Il 22 settembre Moody’s tagliava il rating di tre grandi banche americane: Bank of America, Wells Fargo e Citigroup.
Il giorno prima Moody’s aveva tagliato il rating della Fiat. Il 16 settembre questa stessa agenzia aveva messo sotto osservazione il rating di UBS. Il 14 settembre aveva minacciato il taglio della nota sul debito spagnolo. Il 12 settembre aveva preso di mira alcune grandi banche francesi. Il 5 agosto Standard & Poor’s aveva declassato la nota sovrana degli Stati Uniti.
Eccetera, eccetera.

Moody’s. Fitch Ratings. Standard & Poor’s.

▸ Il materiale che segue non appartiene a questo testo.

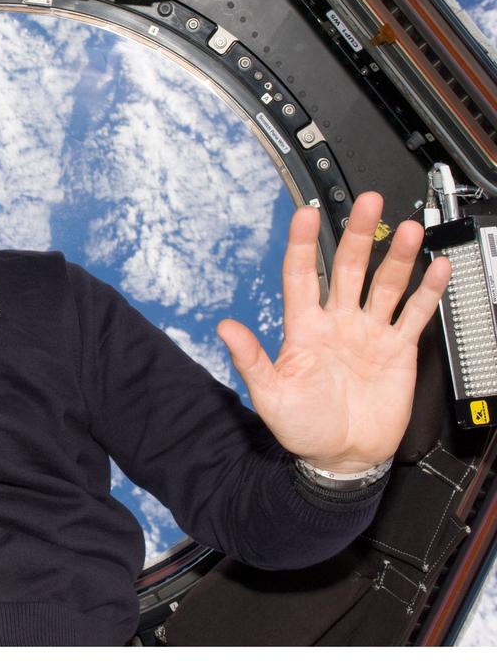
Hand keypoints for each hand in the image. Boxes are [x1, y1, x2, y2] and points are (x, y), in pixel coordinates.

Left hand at [217, 192, 450, 472]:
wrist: (342, 458)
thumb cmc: (302, 428)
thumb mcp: (269, 395)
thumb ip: (250, 359)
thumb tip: (224, 328)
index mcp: (304, 327)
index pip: (301, 274)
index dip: (302, 243)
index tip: (304, 213)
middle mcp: (337, 322)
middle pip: (346, 267)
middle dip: (357, 234)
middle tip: (367, 203)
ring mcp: (368, 333)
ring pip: (385, 284)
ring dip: (397, 256)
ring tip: (410, 229)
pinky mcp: (397, 350)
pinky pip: (414, 314)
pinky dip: (427, 291)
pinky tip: (437, 267)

Mai come in questi mesi si era sentito tanto parlare di queste tre agenzie, tutte statunitensi, sicuramente al primo posto fra le istituzioni più odiate al mondo.
Esistono da molto tempo, dai primi anni del 20esimo secolo.

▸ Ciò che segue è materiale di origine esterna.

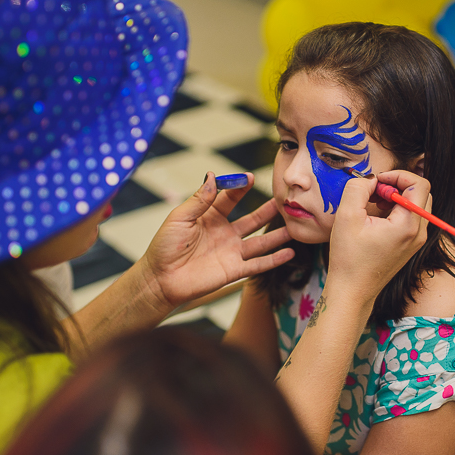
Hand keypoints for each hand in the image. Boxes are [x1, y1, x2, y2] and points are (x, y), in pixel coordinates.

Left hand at [142, 172, 294, 308]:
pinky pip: (258, 264)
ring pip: (260, 241)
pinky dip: (274, 259)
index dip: (240, 187)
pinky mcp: (234, 270)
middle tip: (285, 199)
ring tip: (294, 226)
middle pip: (252, 219)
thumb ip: (199, 199)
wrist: (160, 279)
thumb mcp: (180, 218)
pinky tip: (289, 252)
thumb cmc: (164, 247)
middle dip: (268, 209)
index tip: (250, 177)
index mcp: (210, 217)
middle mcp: (224, 233)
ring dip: (277, 234)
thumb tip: (212, 175)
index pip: (230, 198)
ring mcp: (231, 252)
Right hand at [326, 169, 429, 303]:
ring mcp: (417, 241)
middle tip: (375, 191)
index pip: (419, 184)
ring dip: (397, 196)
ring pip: (417, 204)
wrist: (352, 291)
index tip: (377, 180)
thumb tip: (371, 179)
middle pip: (421, 193)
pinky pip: (412, 218)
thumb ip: (358, 188)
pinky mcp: (411, 246)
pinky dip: (397, 210)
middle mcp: (419, 233)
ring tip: (374, 203)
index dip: (398, 175)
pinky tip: (377, 216)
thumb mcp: (346, 216)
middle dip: (398, 184)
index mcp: (408, 225)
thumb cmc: (348, 257)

La loro attività “dovrebbe” consistere nell’analizzare la finanza, i titoli azionari e le obbligazioni.
“Dovrebbe”, in quanto sembrano avere un altro passatempo, ossia declassare a ruota libera la nota sovrana degli Stati e delle banche, prevalentemente in Europa.
Con conseguenze deleterie: crollo dei titoli in Borsa, timori di recessione, licenziamenti, crisi di governo, denunce agli enti superiori, summit d’urgenza di G2, G7, G8, G20, BCE, FMI, UE, …

Sembrano minacciose queste agenzie. Forse lo sono. Come faceva notare qualche tempo fa un cabarettista tedesco, Chin Meyer, basterebbe soffermarsi sui loro nomi per considerarle sotto un’ottica più leggera e, in definitiva, meno drammatica.
Standard & Poor’s (poor’s : dei poveri). Moody’s (che più o meno significa “di qualcuno lunatico”).
E poi c’è Fitch Ratings. Rating è valutazione, d’accordo. E Fitch? Non si capisce bene cosa significhi. Forse (forse) è un acronimo di Fucking bITCH.